▸ WHAT TO DO
Count, in the entries, the lines with "Left". Answer with the number only.

++++ DATA UNDER STUDY ++++

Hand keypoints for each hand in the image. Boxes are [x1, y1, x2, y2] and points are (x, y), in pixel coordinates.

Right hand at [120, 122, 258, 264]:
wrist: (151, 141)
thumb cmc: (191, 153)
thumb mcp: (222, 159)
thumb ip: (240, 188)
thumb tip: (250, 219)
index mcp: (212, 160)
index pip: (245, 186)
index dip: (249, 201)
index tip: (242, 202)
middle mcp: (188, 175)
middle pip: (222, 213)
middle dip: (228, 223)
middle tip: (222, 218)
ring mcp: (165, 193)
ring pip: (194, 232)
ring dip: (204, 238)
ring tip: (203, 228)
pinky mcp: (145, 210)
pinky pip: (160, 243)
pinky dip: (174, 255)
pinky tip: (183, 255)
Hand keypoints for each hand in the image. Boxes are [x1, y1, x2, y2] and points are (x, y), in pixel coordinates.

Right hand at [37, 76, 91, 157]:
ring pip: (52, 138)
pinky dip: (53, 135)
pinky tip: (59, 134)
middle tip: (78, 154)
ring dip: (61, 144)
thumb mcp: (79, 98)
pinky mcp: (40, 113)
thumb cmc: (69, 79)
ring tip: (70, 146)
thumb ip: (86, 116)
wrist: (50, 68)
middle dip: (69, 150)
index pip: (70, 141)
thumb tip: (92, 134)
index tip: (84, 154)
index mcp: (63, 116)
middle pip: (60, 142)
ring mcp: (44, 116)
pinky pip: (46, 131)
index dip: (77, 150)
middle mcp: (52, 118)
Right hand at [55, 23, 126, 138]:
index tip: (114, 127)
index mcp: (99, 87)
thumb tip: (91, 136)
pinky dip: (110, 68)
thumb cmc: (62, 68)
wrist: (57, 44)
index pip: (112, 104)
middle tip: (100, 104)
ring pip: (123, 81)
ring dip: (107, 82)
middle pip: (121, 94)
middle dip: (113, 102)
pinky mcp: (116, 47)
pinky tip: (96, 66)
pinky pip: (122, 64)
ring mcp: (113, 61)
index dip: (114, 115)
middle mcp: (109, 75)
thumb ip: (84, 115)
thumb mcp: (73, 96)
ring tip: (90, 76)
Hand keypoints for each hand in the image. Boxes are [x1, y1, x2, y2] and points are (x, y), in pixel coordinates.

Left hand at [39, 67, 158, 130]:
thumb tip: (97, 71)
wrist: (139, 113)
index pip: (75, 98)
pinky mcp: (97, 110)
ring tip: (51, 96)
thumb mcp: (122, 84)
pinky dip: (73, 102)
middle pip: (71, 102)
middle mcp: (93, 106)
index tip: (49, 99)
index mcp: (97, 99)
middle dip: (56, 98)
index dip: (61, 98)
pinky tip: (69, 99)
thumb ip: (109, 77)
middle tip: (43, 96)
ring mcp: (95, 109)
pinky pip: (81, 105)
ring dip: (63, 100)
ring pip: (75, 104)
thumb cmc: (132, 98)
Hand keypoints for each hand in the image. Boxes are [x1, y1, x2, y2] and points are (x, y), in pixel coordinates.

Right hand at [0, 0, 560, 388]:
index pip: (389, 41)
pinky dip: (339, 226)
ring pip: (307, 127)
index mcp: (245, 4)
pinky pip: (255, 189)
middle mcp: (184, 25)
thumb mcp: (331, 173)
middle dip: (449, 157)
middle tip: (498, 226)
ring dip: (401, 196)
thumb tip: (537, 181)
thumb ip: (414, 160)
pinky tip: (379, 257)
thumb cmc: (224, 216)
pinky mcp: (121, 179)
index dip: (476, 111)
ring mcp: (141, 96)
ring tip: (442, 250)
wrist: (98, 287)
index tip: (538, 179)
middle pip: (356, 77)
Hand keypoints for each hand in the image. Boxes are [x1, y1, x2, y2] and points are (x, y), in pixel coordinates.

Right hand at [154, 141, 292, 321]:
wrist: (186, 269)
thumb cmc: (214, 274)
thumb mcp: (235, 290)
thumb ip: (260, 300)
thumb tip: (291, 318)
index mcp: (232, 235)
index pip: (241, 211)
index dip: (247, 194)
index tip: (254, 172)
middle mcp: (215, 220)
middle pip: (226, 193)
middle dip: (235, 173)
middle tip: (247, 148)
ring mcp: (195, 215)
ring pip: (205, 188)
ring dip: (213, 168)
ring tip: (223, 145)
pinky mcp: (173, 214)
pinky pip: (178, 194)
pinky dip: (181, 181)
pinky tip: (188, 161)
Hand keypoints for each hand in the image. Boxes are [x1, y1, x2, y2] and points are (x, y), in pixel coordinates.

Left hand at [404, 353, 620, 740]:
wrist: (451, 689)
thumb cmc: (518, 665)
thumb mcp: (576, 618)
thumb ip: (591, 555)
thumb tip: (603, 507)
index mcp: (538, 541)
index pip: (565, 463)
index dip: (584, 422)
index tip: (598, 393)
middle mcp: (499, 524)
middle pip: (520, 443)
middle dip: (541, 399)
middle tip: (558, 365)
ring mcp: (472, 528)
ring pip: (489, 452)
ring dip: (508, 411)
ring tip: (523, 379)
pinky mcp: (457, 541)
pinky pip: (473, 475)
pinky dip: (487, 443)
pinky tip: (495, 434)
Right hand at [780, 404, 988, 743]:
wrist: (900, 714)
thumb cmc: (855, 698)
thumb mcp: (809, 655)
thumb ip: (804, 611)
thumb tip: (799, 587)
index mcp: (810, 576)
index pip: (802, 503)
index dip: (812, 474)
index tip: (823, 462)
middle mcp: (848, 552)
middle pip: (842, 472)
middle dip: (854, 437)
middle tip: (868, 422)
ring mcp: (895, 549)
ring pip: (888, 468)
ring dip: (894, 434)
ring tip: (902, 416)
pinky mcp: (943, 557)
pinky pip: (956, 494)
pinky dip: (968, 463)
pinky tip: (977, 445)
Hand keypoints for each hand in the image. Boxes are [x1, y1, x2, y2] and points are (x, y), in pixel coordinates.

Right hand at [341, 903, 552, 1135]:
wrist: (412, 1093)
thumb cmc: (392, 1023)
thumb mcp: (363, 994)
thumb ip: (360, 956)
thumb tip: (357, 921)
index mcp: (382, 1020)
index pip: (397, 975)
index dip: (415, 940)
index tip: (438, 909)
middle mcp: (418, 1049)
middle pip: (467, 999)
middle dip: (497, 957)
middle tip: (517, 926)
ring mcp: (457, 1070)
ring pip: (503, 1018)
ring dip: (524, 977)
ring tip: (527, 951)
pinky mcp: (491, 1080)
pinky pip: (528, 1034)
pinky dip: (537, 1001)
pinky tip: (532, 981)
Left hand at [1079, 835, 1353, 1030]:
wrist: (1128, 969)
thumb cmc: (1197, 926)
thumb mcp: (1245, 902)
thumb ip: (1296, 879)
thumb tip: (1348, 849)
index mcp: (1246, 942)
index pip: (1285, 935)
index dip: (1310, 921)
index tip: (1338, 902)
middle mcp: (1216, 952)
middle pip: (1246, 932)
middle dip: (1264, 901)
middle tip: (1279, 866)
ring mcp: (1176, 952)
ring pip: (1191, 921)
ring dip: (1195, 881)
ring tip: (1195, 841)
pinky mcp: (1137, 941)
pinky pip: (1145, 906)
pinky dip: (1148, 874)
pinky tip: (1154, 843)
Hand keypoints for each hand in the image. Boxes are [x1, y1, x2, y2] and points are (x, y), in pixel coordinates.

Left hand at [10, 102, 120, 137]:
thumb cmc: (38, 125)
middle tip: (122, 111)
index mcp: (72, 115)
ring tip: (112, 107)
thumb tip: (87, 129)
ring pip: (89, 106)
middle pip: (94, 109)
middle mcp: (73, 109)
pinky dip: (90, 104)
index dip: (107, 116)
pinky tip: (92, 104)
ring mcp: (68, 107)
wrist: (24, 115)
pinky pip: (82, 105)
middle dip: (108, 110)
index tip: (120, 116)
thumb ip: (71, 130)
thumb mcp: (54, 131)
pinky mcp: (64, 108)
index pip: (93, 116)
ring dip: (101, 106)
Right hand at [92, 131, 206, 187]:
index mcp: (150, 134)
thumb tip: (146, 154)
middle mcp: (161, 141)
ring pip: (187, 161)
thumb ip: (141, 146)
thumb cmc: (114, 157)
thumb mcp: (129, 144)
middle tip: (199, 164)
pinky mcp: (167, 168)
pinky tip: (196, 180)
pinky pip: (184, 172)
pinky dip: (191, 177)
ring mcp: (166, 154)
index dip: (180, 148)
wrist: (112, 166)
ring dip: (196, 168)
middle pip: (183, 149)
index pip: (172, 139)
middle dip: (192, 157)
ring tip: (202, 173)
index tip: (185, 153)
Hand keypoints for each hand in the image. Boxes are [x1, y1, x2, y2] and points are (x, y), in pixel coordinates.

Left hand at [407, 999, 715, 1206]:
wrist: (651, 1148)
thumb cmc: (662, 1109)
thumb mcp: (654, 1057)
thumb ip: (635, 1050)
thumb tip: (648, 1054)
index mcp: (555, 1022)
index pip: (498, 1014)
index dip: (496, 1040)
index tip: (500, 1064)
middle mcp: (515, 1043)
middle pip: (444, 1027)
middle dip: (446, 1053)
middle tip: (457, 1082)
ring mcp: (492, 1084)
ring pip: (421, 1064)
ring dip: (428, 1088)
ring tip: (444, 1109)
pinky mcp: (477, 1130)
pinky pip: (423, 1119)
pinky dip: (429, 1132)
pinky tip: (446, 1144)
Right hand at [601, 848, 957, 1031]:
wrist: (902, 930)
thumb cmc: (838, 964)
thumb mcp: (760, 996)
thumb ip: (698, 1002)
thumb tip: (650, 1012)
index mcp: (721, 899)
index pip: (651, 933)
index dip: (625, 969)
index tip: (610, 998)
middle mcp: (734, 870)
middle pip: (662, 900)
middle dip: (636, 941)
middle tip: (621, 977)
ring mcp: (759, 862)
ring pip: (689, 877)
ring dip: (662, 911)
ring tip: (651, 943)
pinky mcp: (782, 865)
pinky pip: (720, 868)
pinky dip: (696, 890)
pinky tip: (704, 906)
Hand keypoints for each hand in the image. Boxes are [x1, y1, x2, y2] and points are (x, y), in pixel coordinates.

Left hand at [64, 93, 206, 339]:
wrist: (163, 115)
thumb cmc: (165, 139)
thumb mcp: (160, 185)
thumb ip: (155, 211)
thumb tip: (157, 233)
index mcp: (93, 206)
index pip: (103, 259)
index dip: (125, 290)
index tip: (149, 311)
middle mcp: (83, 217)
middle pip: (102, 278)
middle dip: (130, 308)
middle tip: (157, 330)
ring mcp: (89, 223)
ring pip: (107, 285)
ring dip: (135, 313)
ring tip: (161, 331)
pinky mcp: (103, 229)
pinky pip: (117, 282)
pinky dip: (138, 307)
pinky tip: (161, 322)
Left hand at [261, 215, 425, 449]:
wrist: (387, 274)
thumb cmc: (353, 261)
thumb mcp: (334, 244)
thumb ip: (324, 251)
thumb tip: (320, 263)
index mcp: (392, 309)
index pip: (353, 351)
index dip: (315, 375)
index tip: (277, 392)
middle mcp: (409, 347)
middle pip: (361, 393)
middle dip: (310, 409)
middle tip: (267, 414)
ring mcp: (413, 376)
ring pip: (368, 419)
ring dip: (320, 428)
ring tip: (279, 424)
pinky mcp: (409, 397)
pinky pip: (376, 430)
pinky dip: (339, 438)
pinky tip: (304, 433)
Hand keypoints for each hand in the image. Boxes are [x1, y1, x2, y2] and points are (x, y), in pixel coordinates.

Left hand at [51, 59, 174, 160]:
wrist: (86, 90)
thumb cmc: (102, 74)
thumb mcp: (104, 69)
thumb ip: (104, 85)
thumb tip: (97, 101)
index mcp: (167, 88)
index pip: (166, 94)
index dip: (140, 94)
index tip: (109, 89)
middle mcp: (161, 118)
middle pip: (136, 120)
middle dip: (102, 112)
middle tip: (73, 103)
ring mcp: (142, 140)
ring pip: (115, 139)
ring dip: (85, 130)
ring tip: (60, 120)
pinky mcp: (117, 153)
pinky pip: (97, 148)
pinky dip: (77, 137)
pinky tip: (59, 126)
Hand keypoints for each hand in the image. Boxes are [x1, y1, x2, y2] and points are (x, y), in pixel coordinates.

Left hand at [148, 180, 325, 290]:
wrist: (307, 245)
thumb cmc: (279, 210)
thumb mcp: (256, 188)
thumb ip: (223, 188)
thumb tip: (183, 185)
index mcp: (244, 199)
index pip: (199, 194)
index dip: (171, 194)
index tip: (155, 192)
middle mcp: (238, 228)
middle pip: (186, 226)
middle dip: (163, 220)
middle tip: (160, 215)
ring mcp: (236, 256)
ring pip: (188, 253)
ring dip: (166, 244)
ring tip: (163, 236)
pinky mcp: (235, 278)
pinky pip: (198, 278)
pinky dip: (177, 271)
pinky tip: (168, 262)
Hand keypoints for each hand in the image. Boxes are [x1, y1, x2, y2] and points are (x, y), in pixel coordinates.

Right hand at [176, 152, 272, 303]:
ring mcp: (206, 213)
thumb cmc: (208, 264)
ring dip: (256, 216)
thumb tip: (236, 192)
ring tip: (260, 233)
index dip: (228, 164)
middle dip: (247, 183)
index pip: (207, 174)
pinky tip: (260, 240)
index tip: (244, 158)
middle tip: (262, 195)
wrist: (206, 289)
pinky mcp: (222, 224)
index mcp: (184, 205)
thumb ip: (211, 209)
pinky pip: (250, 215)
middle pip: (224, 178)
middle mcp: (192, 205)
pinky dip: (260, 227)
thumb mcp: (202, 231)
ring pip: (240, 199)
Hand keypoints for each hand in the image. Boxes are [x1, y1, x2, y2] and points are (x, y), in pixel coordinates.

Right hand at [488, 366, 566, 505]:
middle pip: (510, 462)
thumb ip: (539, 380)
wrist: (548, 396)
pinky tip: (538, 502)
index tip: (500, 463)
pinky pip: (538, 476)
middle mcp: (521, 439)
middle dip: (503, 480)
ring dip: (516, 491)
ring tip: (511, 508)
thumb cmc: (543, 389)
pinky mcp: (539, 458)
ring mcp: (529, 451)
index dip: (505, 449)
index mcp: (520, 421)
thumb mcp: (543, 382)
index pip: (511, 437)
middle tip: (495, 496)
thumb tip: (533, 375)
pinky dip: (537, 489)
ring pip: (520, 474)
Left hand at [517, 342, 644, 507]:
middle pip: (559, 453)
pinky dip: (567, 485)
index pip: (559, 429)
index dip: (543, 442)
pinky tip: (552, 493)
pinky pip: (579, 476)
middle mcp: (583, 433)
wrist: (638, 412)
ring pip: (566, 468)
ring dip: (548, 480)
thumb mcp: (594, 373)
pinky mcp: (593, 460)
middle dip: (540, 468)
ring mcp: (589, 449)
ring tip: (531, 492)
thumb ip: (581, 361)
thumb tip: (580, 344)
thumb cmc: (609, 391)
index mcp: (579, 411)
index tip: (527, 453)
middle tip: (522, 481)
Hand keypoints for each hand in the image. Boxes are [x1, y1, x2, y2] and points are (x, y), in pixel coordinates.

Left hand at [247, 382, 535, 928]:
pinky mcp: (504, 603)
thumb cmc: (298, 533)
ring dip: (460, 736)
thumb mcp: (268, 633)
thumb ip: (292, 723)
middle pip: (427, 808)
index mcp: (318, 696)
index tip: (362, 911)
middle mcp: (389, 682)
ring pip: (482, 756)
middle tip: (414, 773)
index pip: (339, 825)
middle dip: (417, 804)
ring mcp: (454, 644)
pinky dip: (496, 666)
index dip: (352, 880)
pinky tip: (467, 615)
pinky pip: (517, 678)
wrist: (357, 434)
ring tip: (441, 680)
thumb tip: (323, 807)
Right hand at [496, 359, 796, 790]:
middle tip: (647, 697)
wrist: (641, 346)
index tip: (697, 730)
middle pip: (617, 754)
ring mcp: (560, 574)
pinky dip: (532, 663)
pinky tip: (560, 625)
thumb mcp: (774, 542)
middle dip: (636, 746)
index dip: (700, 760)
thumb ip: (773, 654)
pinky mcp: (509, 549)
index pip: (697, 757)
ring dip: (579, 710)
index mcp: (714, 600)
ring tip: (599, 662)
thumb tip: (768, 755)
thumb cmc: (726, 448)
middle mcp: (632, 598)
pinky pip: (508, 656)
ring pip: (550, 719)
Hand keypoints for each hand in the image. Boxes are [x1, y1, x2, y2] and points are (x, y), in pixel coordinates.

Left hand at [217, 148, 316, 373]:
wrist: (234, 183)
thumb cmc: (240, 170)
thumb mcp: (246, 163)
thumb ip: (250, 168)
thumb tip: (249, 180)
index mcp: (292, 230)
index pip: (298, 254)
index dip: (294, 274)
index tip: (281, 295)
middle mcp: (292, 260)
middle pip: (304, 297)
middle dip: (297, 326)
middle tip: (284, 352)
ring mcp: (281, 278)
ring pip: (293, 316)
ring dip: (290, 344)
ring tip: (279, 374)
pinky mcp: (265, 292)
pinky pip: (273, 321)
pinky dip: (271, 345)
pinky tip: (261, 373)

++++

▸ EXERCISE OUTPUT
12